The line containing "4'b0001: out = 1'b1;" and every line after it, through the last line of the records, are to be transcribed exactly, and nothing else.

++++ Exercise inputs ++++

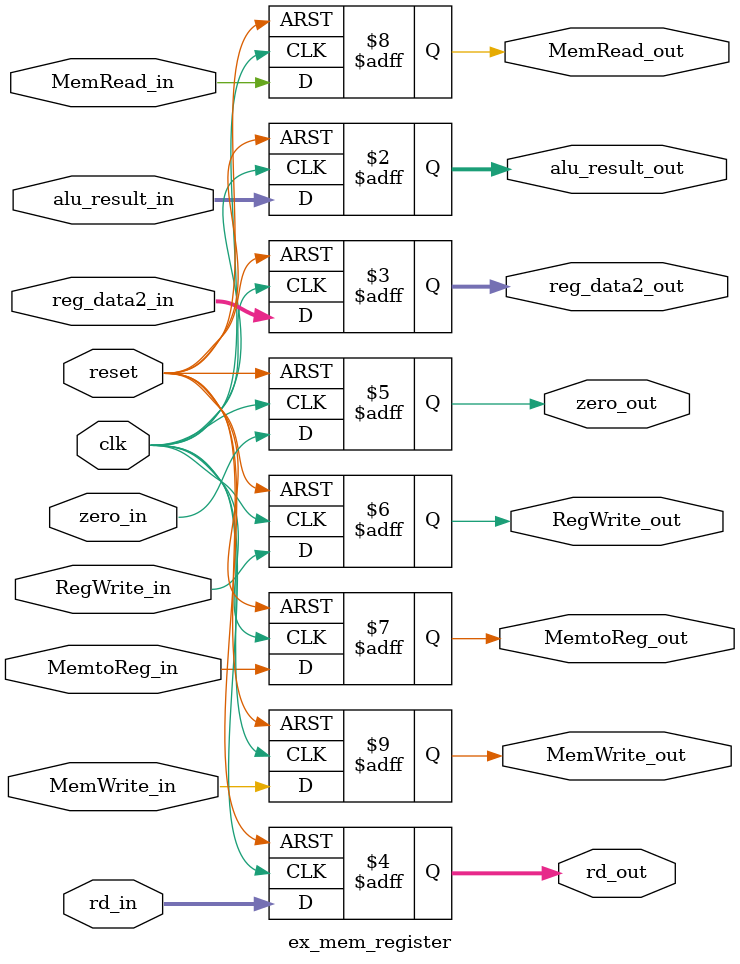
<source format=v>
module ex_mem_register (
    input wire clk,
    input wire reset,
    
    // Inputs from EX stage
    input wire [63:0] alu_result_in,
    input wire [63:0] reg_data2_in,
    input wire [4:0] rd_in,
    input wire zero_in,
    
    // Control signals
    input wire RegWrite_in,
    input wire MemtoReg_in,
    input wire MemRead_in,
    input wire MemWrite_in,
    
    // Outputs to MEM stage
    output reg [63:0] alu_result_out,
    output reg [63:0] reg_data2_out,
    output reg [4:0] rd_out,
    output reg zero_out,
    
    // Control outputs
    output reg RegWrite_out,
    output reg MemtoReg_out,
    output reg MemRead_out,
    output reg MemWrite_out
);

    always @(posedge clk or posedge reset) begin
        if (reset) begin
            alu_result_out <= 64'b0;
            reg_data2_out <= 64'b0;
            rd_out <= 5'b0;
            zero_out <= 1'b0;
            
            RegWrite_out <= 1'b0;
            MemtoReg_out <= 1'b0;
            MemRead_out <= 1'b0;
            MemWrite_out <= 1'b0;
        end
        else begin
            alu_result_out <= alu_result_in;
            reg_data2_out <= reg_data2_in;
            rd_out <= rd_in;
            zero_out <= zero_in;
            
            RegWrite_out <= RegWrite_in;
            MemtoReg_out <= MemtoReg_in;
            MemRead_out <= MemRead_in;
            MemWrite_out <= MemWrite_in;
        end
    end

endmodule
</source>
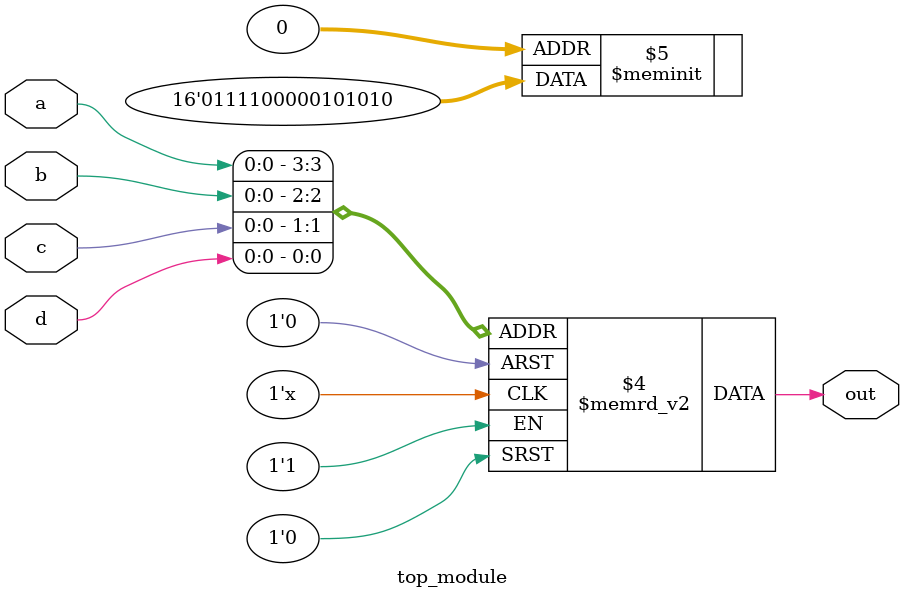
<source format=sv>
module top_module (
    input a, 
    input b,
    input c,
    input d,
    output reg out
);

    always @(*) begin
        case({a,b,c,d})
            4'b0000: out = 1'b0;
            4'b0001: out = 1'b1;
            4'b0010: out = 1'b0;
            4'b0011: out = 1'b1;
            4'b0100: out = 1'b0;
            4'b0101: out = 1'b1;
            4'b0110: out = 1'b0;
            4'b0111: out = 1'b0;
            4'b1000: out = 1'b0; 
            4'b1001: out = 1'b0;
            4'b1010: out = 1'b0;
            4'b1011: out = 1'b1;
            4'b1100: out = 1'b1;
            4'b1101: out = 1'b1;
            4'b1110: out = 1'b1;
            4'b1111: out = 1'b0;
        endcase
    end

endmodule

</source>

++++

[Written answer]
            4'b0001: out = 1'b1;
            4'b0010: out = 1'b0;
            4'b0011: out = 1'b1;
            4'b0100: out = 1'b0;
            4'b0101: out = 1'b1;
            4'b0110: out = 1'b0;
            4'b0111: out = 1'b0;
            4'b1000: out = 1'b0; 
            4'b1001: out = 1'b0;
            4'b1010: out = 1'b0;
            4'b1011: out = 1'b1;
            4'b1100: out = 1'b1;
            4'b1101: out = 1'b1;
            4'b1110: out = 1'b1;
            4'b1111: out = 1'b0;
        endcase
    end

endmodule

</source>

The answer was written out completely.